Dia memasok daging dari Gorontalo. Sebab, Balikpapan belum bisa memenuhi keperluan daging sapi potong secara mandiri dengan maksimal. Beda halnya beberapa wilayah di Jawa maupun Sulawesi yang memang menjadi sentra daging sapi potong lokal. “Untuk keperluan daging sapi lokal, Balikpapan juga belum bisa. Stoknya terbatas sekali,” bebernya.
Bahkan dia memperkirakan, harga daging tersebut akan terus merangkak naik. Bahkan dikhawatirkan per kilogram bisa mencapai Rp 150 ribu. Terlebih sebentar lagi memasuki bulan puasa.
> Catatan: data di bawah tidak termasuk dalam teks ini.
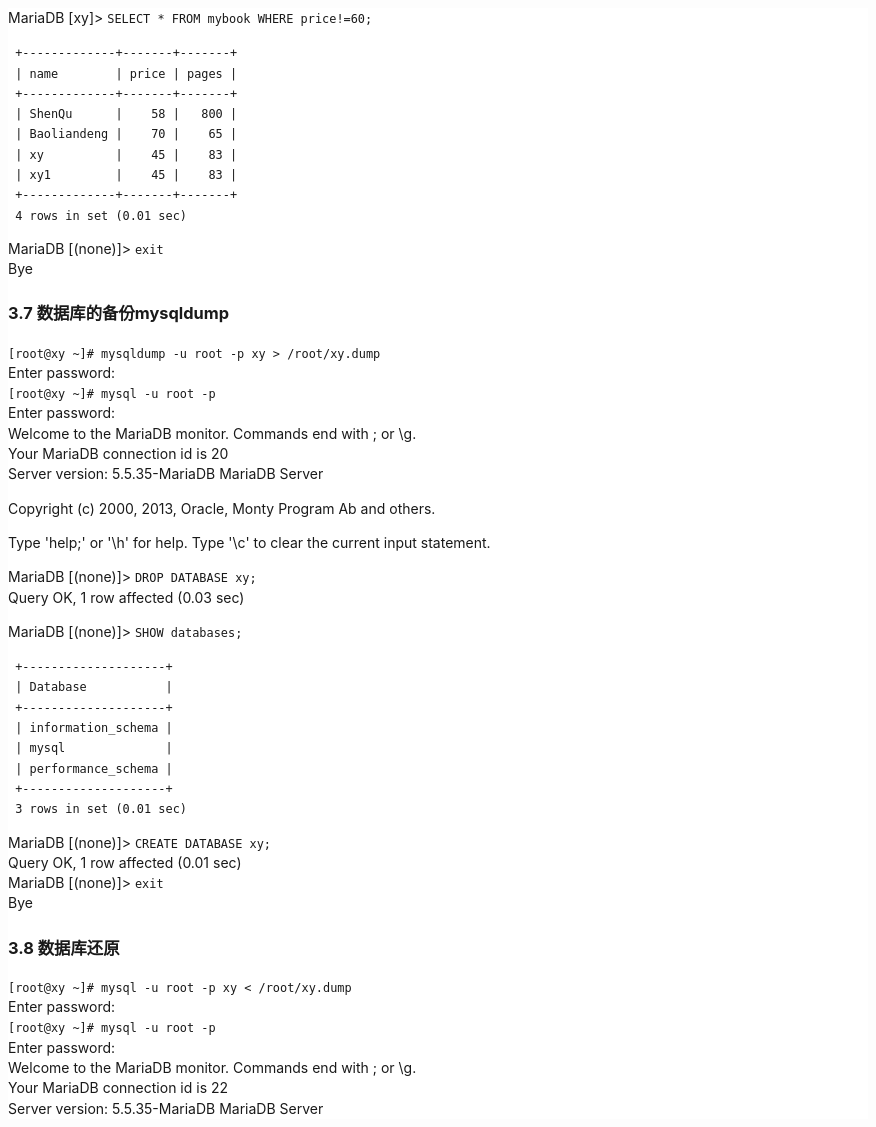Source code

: MariaDB [xy]> `SELECT * FROM mybook WHERE price!=60;` 
 
	 +-------------+-------+-------+  
	 | name        | price | pages |  
	 +-------------+-------+-------+  
	 | ShenQu      |    58 |   800 |  
	 | Baoliandeng |    70 |    65 |  
	 | xy          |    45 |    83 |  
	 | xy1         |    45 |    83 |  
	 +-------------+-------+-------+  
	 4 rows in set (0.01 sec)  
MariaDB [(none)]> `exit`  
Bye  

### 3.7 数据库的备份mysqldump  
`[root@xy ~]# mysqldump -u root -p xy > /root/xy.dump`  
Enter password:   
`[root@xy ~]# mysql -u root -p`   
Enter password:   
Welcome to the MariaDB monitor.  Commands end with ; or \g.  
Your MariaDB connection id is 20  
Server version: 5.5.35-MariaDB MariaDB Server  
 
Copyright (c) 2000, 2013, Oracle, Monty Program Ab and others. 

Type 'help;' or '\h' for help. Type '\c' to clear the current input statement.  

MariaDB [(none)]> `DROP DATABASE xy;`  
Query OK, 1 row affected (0.03 sec)  

MariaDB [(none)]> `SHOW databases;` 
 
	 +--------------------+  
	 | Database           |  
	 +--------------------+  
	 | information_schema |  
	 | mysql              |
	 | performance_schema |  
	 +--------------------+  
	 3 rows in set (0.01 sec)  

MariaDB [(none)]> `CREATE DATABASE xy;`  
Query OK, 1 row affected (0.01 sec)  
MariaDB [(none)]> `exit`  
Bye  

### 3.8 数据库还原  
`[root@xy ~]# mysql -u root -p xy < /root/xy.dump`   
Enter password:   
`[root@xy ~]# mysql -u root -p`  
Enter password:   
Welcome to the MariaDB monitor.  Commands end with ; or \g.  
Your MariaDB connection id is 22  
Server version: 5.5.35-MariaDB MariaDB Server  
  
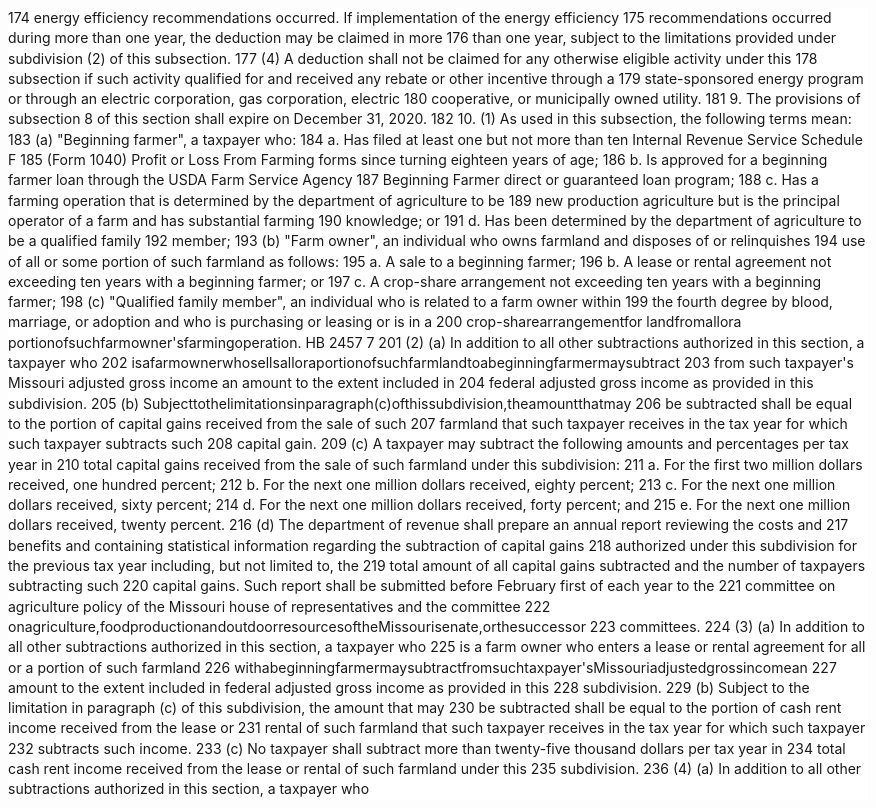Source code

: 174 energy efficiency recommendations occurred. If implementation of the energy efficiency
175 recommendations occurred during more than one year, the deduction may be claimed in more
176 than one year, subject to the limitations provided under subdivision (2) of this subsection.
177 (4) A deduction shall not be claimed for any otherwise eligible activity under this
178 subsection if such activity qualified for and received any rebate or other incentive through a
179 state-sponsored energy program or through an electric corporation, gas corporation, electric
180 cooperative, or municipally owned utility.
181 9. The provisions of subsection 8 of this section shall expire on December 31, 2020.
182 10. (1) As used in this subsection, the following terms mean:
183 (a) "Beginning farmer", a taxpayer who:
184 a. Has filed at least one but not more than ten Internal Revenue Service Schedule F
185 (Form 1040) Profit or Loss From Farming forms since turning eighteen years of age;
186 b. Is approved for a beginning farmer loan through the USDA Farm Service Agency
187 Beginning Farmer direct or guaranteed loan program;
188 c. Has a farming operation that is determined by the department of agriculture to be
189 new production agriculture but is the principal operator of a farm and has substantial farming
190 knowledge; or
191 d. Has been determined by the department of agriculture to be a qualified family
192 member;
193 (b) "Farm owner", an individual who owns farmland and disposes of or relinquishes
194 use of all or some portion of such farmland as follows:
195 a. A sale to a beginning farmer;
196 b. A lease or rental agreement not exceeding ten years with a beginning farmer; or
197 c. A crop-share arrangement not exceeding ten years with a beginning farmer;
198 (c) "Qualified family member", an individual who is related to a farm owner within
199 the fourth degree by blood, marriage, or adoption and who is purchasing or leasing or is in a
200 crop-sharearrangementfor landfromallora portionofsuchfarmowner'sfarmingoperation.
HB 2457 7
201 (2) (a) In addition to all other subtractions authorized in this section, a taxpayer who
202 isafarmownerwhosellsalloraportionofsuchfarmlandtoabeginningfarmermaysubtract
203 from such taxpayer's Missouri adjusted gross income an amount to the extent included in
204 federal adjusted gross income as provided in this subdivision.
205 (b) Subjecttothelimitationsinparagraph(c)ofthissubdivision,theamountthatmay
206 be subtracted shall be equal to the portion of capital gains received from the sale of such
207 farmland that such taxpayer receives in the tax year for which such taxpayer subtracts such
208 capital gain.
209 (c) A taxpayer may subtract the following amounts and percentages per tax year in
210 total capital gains received from the sale of such farmland under this subdivision:
211 a. For the first two million dollars received, one hundred percent;
212 b. For the next one million dollars received, eighty percent;
213 c. For the next one million dollars received, sixty percent;
214 d. For the next one million dollars received, forty percent; and
215 e. For the next one million dollars received, twenty percent.
216 (d) The department of revenue shall prepare an annual report reviewing the costs and
217 benefits and containing statistical information regarding the subtraction of capital gains
218 authorized under this subdivision for the previous tax year including, but not limited to, the
219 total amount of all capital gains subtracted and the number of taxpayers subtracting such
220 capital gains. Such report shall be submitted before February first of each year to the
221 committee on agriculture policy of the Missouri house of representatives and the committee
222 onagriculture,foodproductionandoutdoorresourcesoftheMissourisenate,orthesuccessor
223 committees.
224 (3) (a) In addition to all other subtractions authorized in this section, a taxpayer who
225 is a farm owner who enters a lease or rental agreement for all or a portion of such farmland
226 withabeginningfarmermaysubtractfromsuchtaxpayer'sMissouriadjustedgrossincomean
227 amount to the extent included in federal adjusted gross income as provided in this
228 subdivision.
229 (b) Subject to the limitation in paragraph (c) of this subdivision, the amount that may
230 be subtracted shall be equal to the portion of cash rent income received from the lease or
231 rental of such farmland that such taxpayer receives in the tax year for which such taxpayer
232 subtracts such income.
233 (c) No taxpayer shall subtract more than twenty-five thousand dollars per tax year in
234 total cash rent income received from the lease or rental of such farmland under this
235 subdivision.
236 (4) (a) In addition to all other subtractions authorized in this section, a taxpayer who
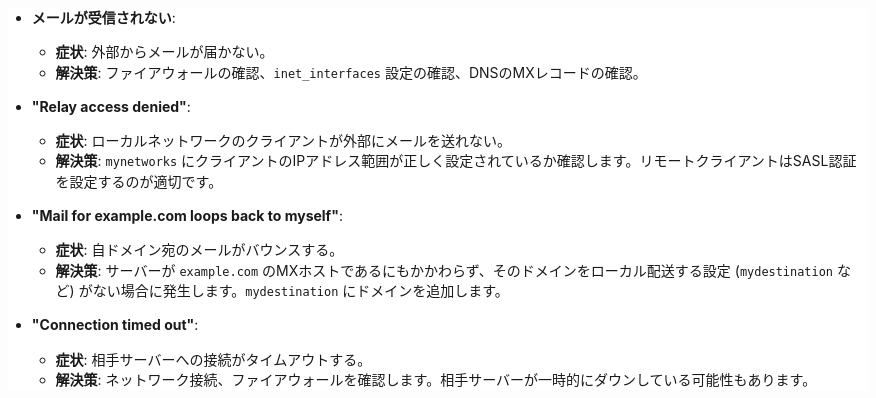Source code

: -   **メールが受信されない**:
    -   **症状**: 外部からメールが届かない。
    -   **解決策**: ファイアウォールの確認、`inet_interfaces` 設定の確認、DNSのMXレコードの確認。

-   **"Relay access denied"**:
    -   **症状**: ローカルネットワークのクライアントが外部にメールを送れない。
    -   **解決策**: `mynetworks` にクライアントのIPアドレス範囲が正しく設定されているか確認します。リモートクライアントはSASL認証を設定するのが適切です。

-   **"Mail for example.com loops back to myself"**:
    -   **症状**: 自ドメイン宛のメールがバウンスする。
    -   **解決策**: サーバーが `example.com` のMXホストであるにもかかわらず、そのドメインをローカル配送する設定 (`mydestination` など) がない場合に発生します。`mydestination` にドメインを追加します。

-   **"Connection timed out"**:
    -   **症状**: 相手サーバーへの接続がタイムアウトする。
    -   **解決策**: ネットワーク接続、ファイアウォールを確認します。相手サーバーが一時的にダウンしている可能性もあります。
Meski demikian, Rudy berujar, penjualan tidak terganggu.
“Penjualan masih normal. Di Balikpapan, konsumsi masyarakat masih tinggi. Dalam sehari, mampu menjual 60-80 kilogram daging sapi. Kalau hari libur sampai 100 kilogram terjual. Tapi, tetap khawatir kalau terus naik sedangkan modal tidak ada tentu akan kesulitan juga. Mana stok daging juga terbatas dan pedagang harus cari sendiri,” ucap pedagang yang telah berjualan sejak lima tahun tersebut.
Kondisi harga pangan yang serba-naik membuat para pedagang harus memutar otak agar bisa terus berdagang. Ia mengatakan, pedagang bisa mengirim daging ke rumah makan, namun hanya sebatas per porsi, karena ada harga per porsinya. “Kalau kami, ‘kan kirim-kirim ke rumah makan biasanya per porsi ada hitungannya. Sekarang juga bingung karena harga naik. Kami enggak mungkin jual di bawah harga,” imbuhnya.